To apply changes to the UDF deployment package or config.json, update the files at the relevant path above, then follow the steps below to upload the updated package:

  1. Create the UDF deployment package tar file:

    export SAMPLE_APP="<wind-turbine-anomaly-detection or weld-defect-detection>"
    # Navigate to the directory containing your UDF deployment package files
    cd edge-ai-suites/manufacturing-ai-suite/industrial-edge-insights-time-series/apps/${SAMPLE_APP}/time-series-analytics-config/
    rm -f ${SAMPLE_APP}.tar
    tar cf ${SAMPLE_APP}.tar models/ tick_scripts/ udfs/
    
  2. Upload the UDF deployment package to the Time Series Analytics Microservice:

    curl -X POST https://localhost:3000/ts-api/udfs/package -F "file=@${SAMPLE_APP}.tar" -k
    
  3. Upload the config.json to activate the custom UDF:

    curl -s -X POST https://localhost:3000/ts-api/config \
      -H 'accept: application/json' \
      -H 'Content-Type: application/json' \
      -d @config.json \
      -k
    

Helm Deployment#

  1. Update the UDF deployment package by following the instructions in Configure Time Series Analytics Microservice with Custom UDF Deployment Package.

  2. Install the Helm chart by following Step 3: Install Helm Charts.
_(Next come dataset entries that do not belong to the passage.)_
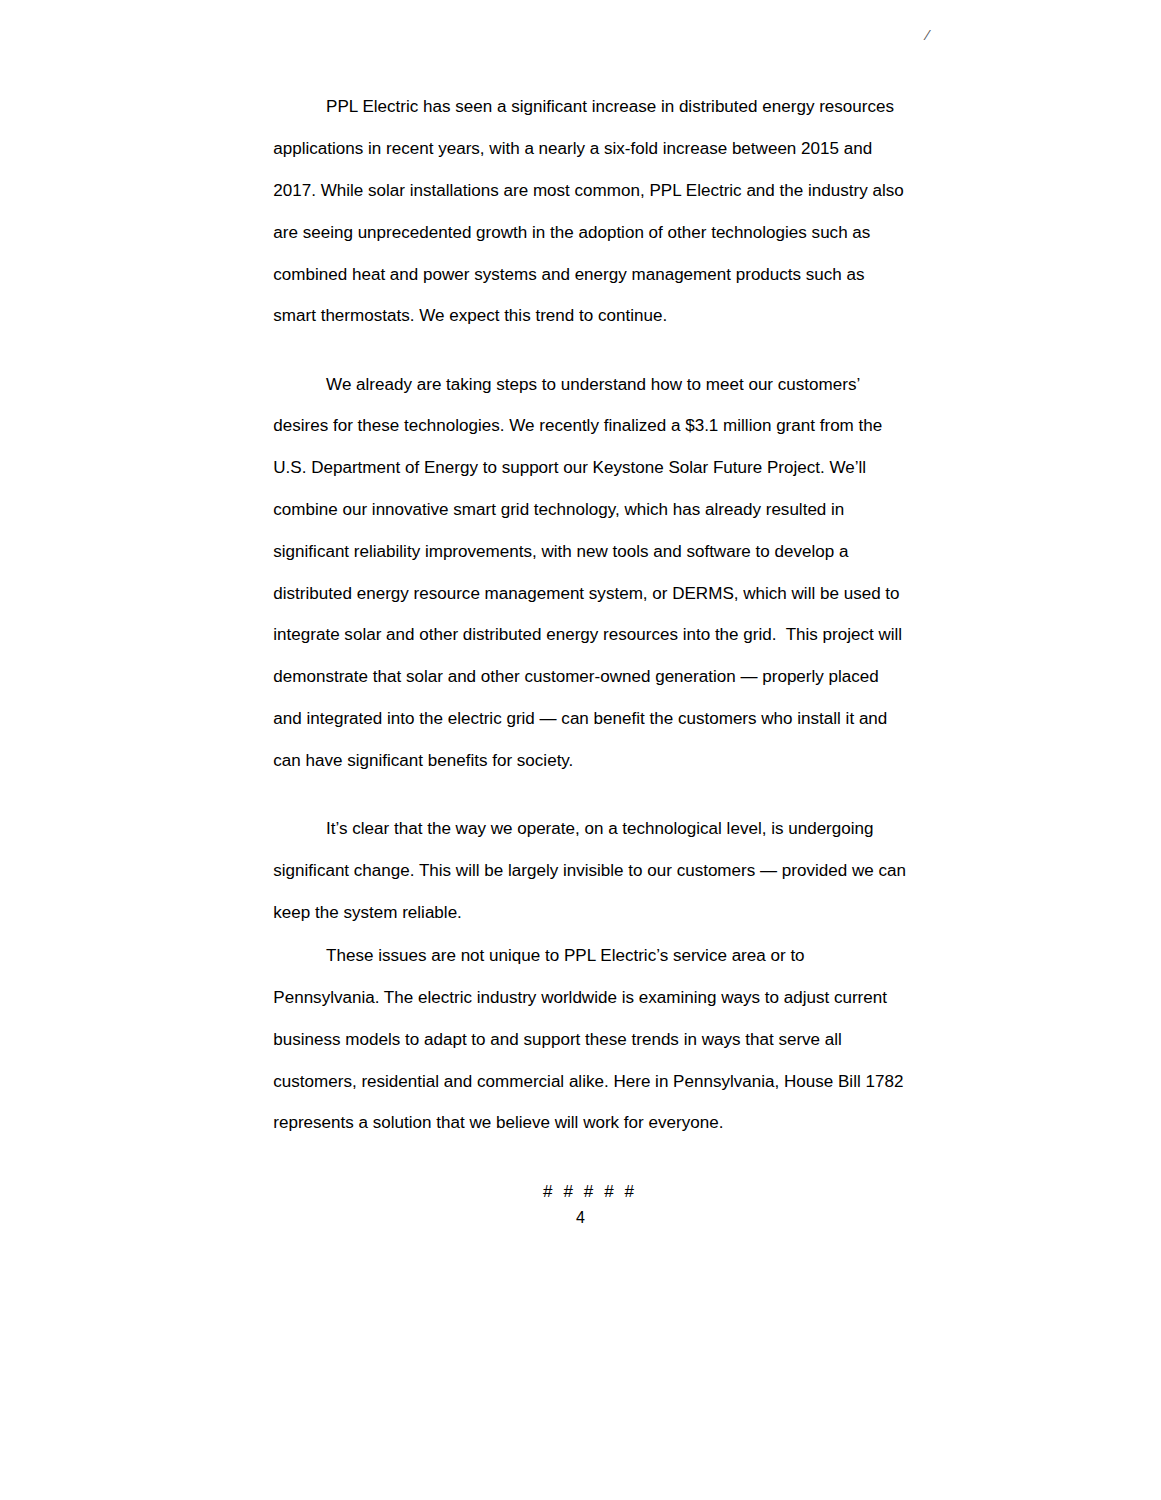∕
PPL Electric has seen a significant increase in distributed energy resources applications in recent years, with a nearly a six-fold increase between 2015 and 2017. While solar installations are most common, PPL Electric and the industry also are seeing unprecedented growth in the adoption of other technologies such as combined heat and power systems and energy management products such as smart thermostats. We expect this trend to continue.
We already are taking steps to understand how to meet our customers’ desires for these technologies. We recently finalized a $3.1 million grant from the U.S. Department of Energy to support our Keystone Solar Future Project. We’ll combine our innovative smart grid technology, which has already resulted in significant reliability improvements, with new tools and software to develop a distributed energy resource management system, or DERMS, which will be used to integrate solar and other distributed energy resources into the grid. This project will demonstrate that solar and other customer-owned generation — properly placed and integrated into the electric grid — can benefit the customers who install it and can have significant benefits for society.
It’s clear that the way we operate, on a technological level, is undergoing significant change. This will be largely invisible to our customers — provided we can keep the system reliable.
These issues are not unique to PPL Electric’s service area or to Pennsylvania. The electric industry worldwide is examining ways to adjust current business models to adapt to and support these trends in ways that serve all customers, residential and commercial alike. Here in Pennsylvania, House Bill 1782 represents a solution that we believe will work for everyone.
# # # # #
4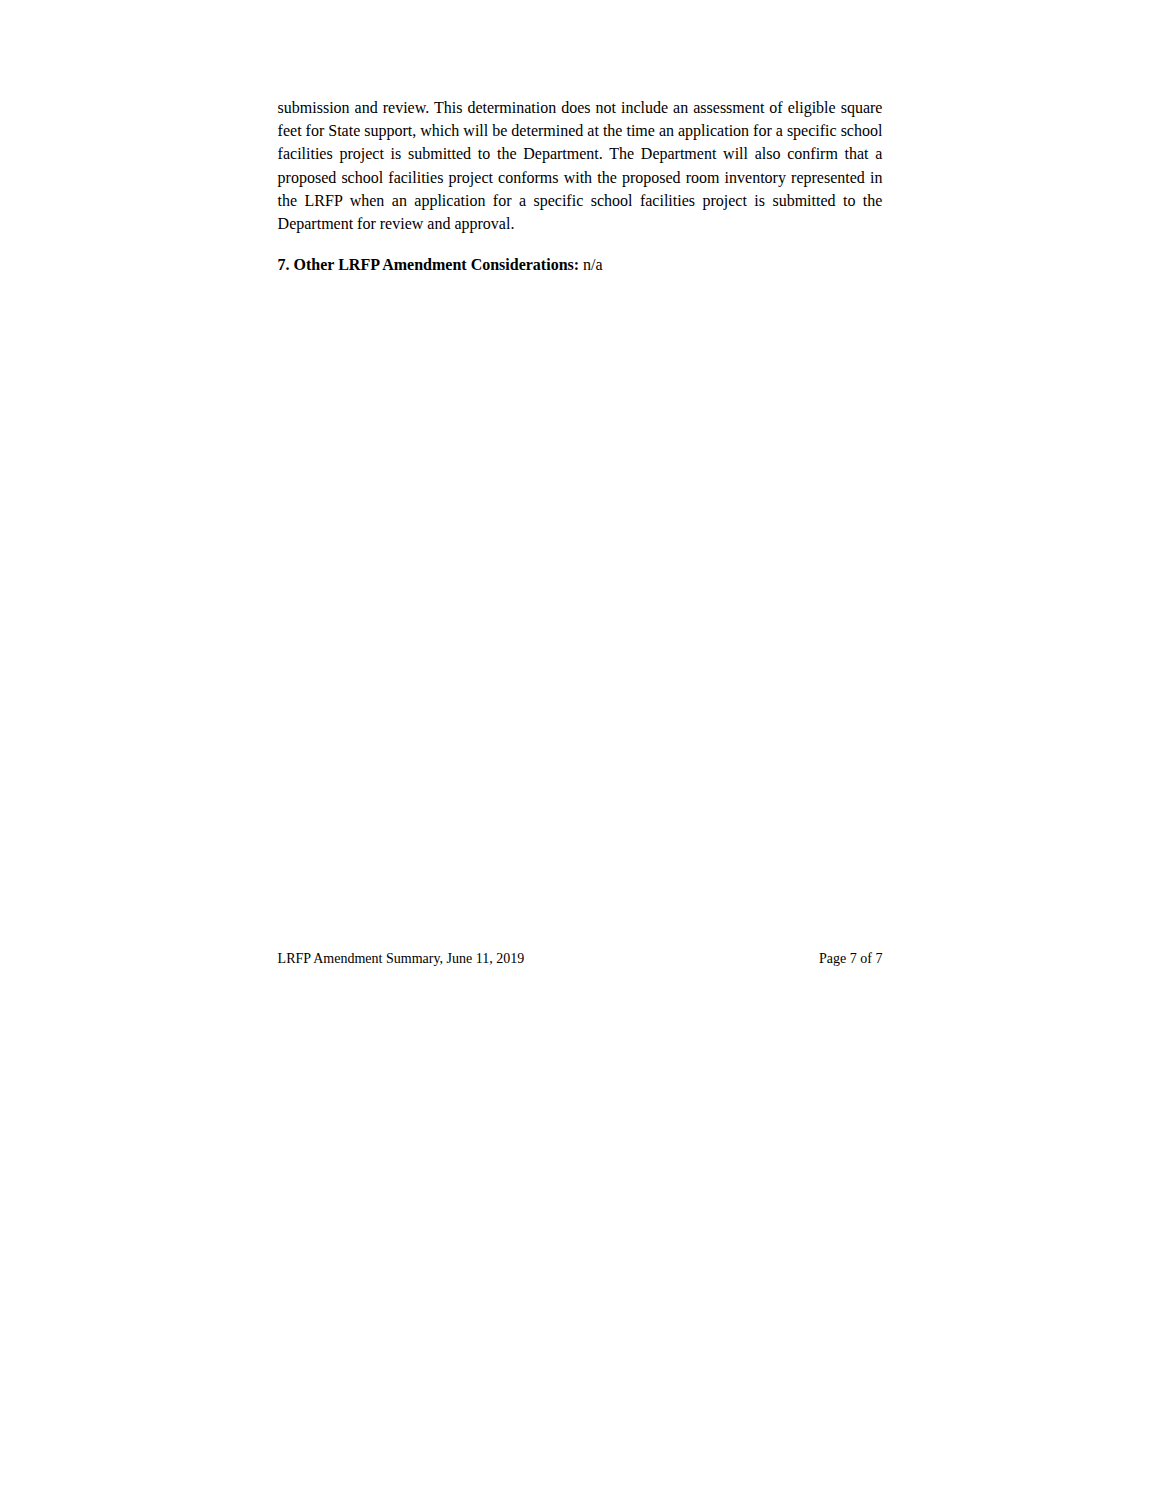submission and review. This determination does not include an assessment of eligible square feet for State support, which will be determined at the time an application for a specific school facilities project is submitted to the Department. The Department will also confirm that a proposed school facilities project conforms with the proposed room inventory represented in the LRFP when an application for a specific school facilities project is submitted to the Department for review and approval.
7. Other LRFP Amendment Considerations: n/a
LRFP Amendment Summary, June 11, 2019
Page 7 of 7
  3. Create the UDF deployment package tar file:

    export SAMPLE_APP="<wind-turbine-anomaly-detection or weld-defect-detection>"
    # Navigate to the directory containing your UDF deployment package files
    cd edge-ai-suites/manufacturing-ai-suite/industrial-edge-insights-time-series/apps/${SAMPLE_APP}/time-series-analytics-config/
    rm -f ${SAMPLE_APP}.tar
    tar cf ${SAMPLE_APP}.tar models/ tick_scripts/ udfs/
    
  4. Upload the UDF deployment package to the Time Series Analytics Microservice:

    curl -X POST https://localhost:30001/ts-api/udfs/package -F "file=@${SAMPLE_APP}.tar" -k
    
  5. Upload the config.json to activate the custom UDF:

    curl -s -X POST https://localhost:30001/ts-api/config \
      -H 'accept: application/json' \
      -H 'Content-Type: application/json' \
      -d @config.json \
      -k
    
  6. Verify the logs of the Time Series Analytics Microservice:

    POD_NAME=$(kubectl get pods -n ts-sample-app -o jsonpath='{.items[*].metadata.name}' | tr ' ' '\n' | grep deployment-time-series-analytics-microservice | head -n 1)
    kubectl logs -f -n ts-sample-app $POD_NAME
    

For more details, refer to the Time Series Analytics Microservice API documentation on updating the config.